「一つのルックや一人の男性像に捉われず、自由で柔軟なアイデアでハッピーな洋服を作りたい」とアルベール・エルバスは振り返る。「シリアスな一日もあれば楽しい一日もあるように、ファッションも多様性がなくては」と語るように、「ランバン(LANVIN)」は今季もアイテム、シルエットともにバリエーション豊か。数あるラインアップの中から、相反する要素をエッジィに組み合わせるスタイリングの妙も、このブランドの魅力の一つだ。
序盤はブラックやネイビーといったダークトーンのエレガントなスタイル。トレンドのオーバーサイズのチェスターコートはもちろん、ファーやレザー、ニットをパッチワークしたブルゾン、光沢あるブラックのダブルファスナーのダウンなど。ギャバジンに生地を貼り付けることで、ハリとコシのある表情を持たせて構築的なシルエットを強調した。中盤に向かうにつれ、エメラルドグリーンやアシッドピンクといった色味が添えられてゆく。シャツの襟とスニーカーといったディテールの色合わせを取り入れることで、洗練されたスタイリングにブラッシュアップしている。

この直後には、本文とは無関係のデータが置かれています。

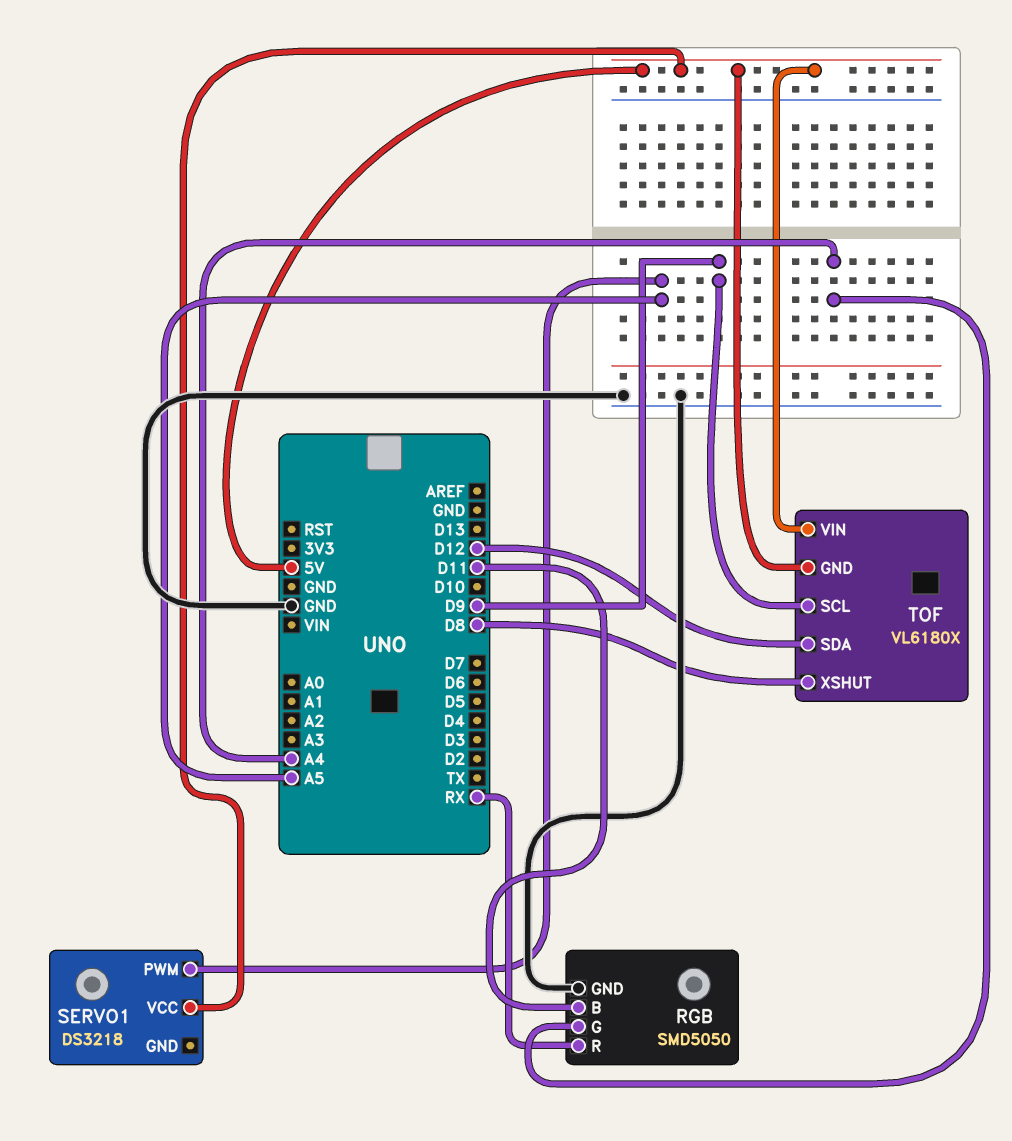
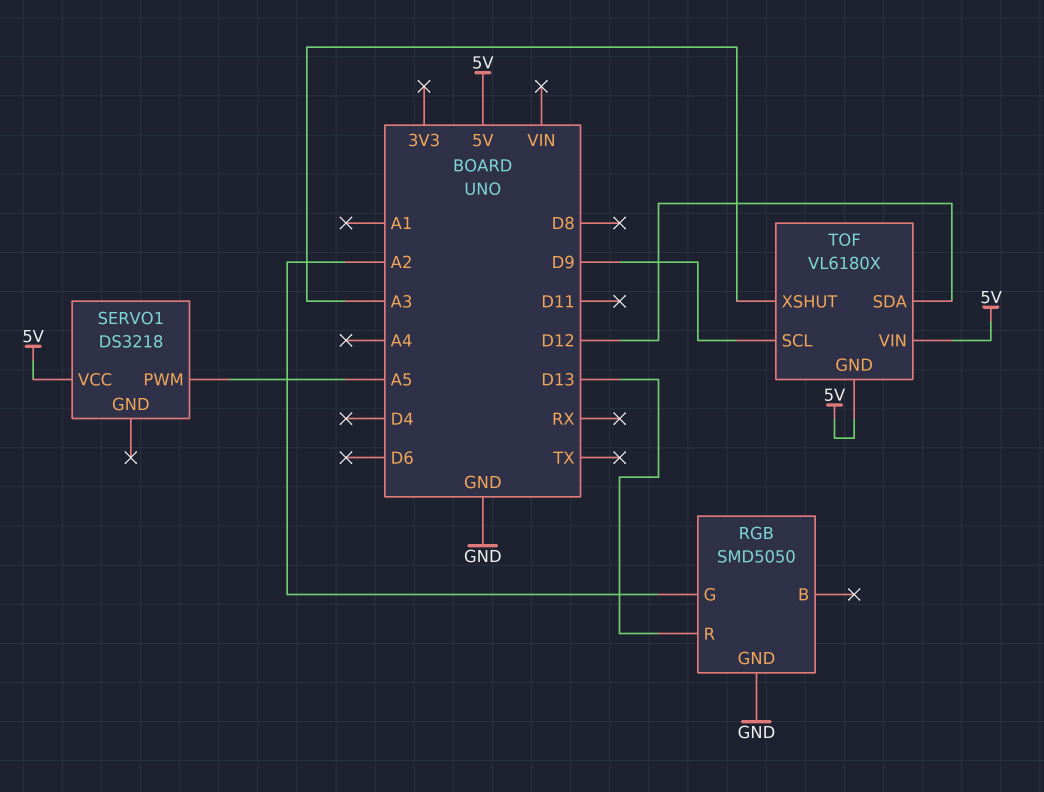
RGB pin B: D11 -> none
RGB pin G: A4 -> A2
RGB pin R: RX -> D13
TOF pin XSHUT: D8 -> A3

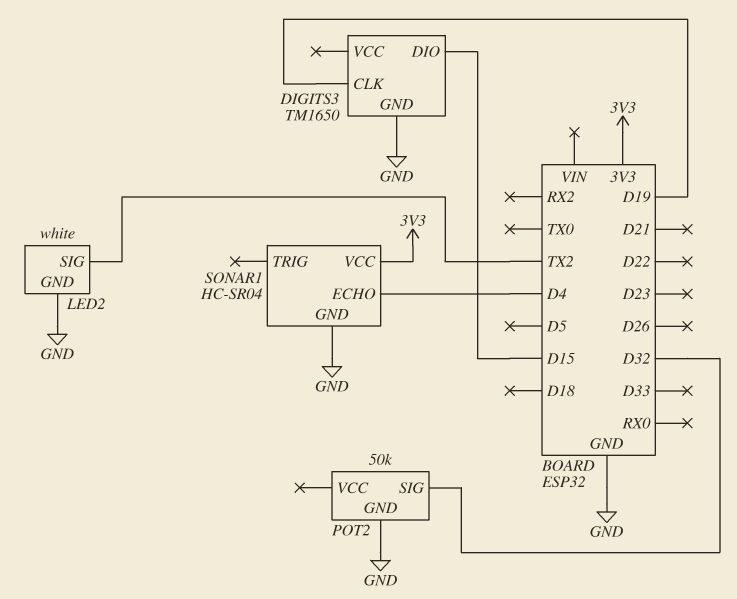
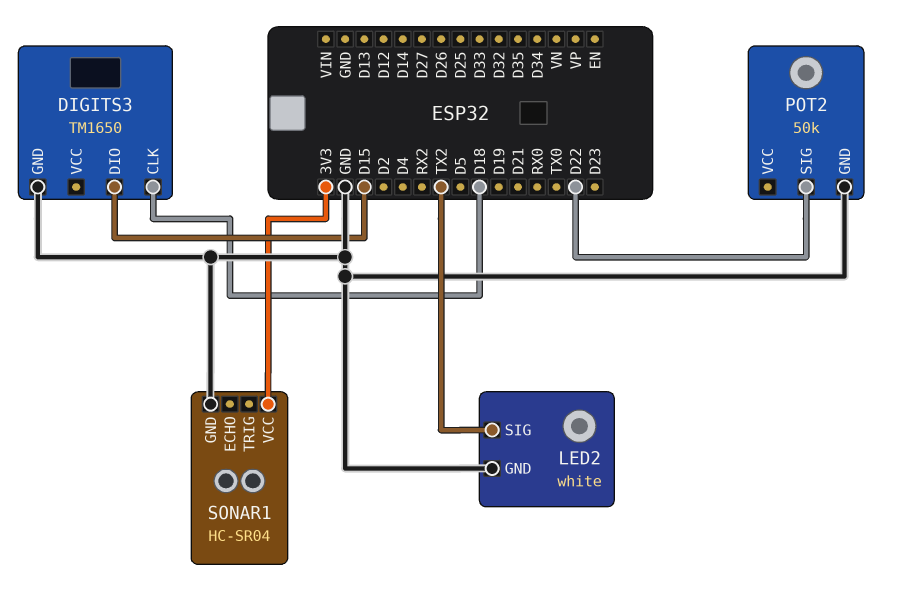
DIGITS3 pin CLK: D19 -> D18
POT2 pin SIG: D32 -> D22
SONAR1 pin ECHO: D4 -> none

後半は、デジタルからインスパイアされた、ギザギザ模様やネオン管の模様をシャツやネクタイにプリント。人の手や顔のシルエットが大きく描かれたアイテムなども相次いだ。「連絡先も知らない人同士が『いいね』でつながりあえる今のデジタル社会をポジティブに捉えている」と語ったルカ・オッセンドライバーは、色や柄で感覚に訴えるキャッチーな要素も盛り込んだ。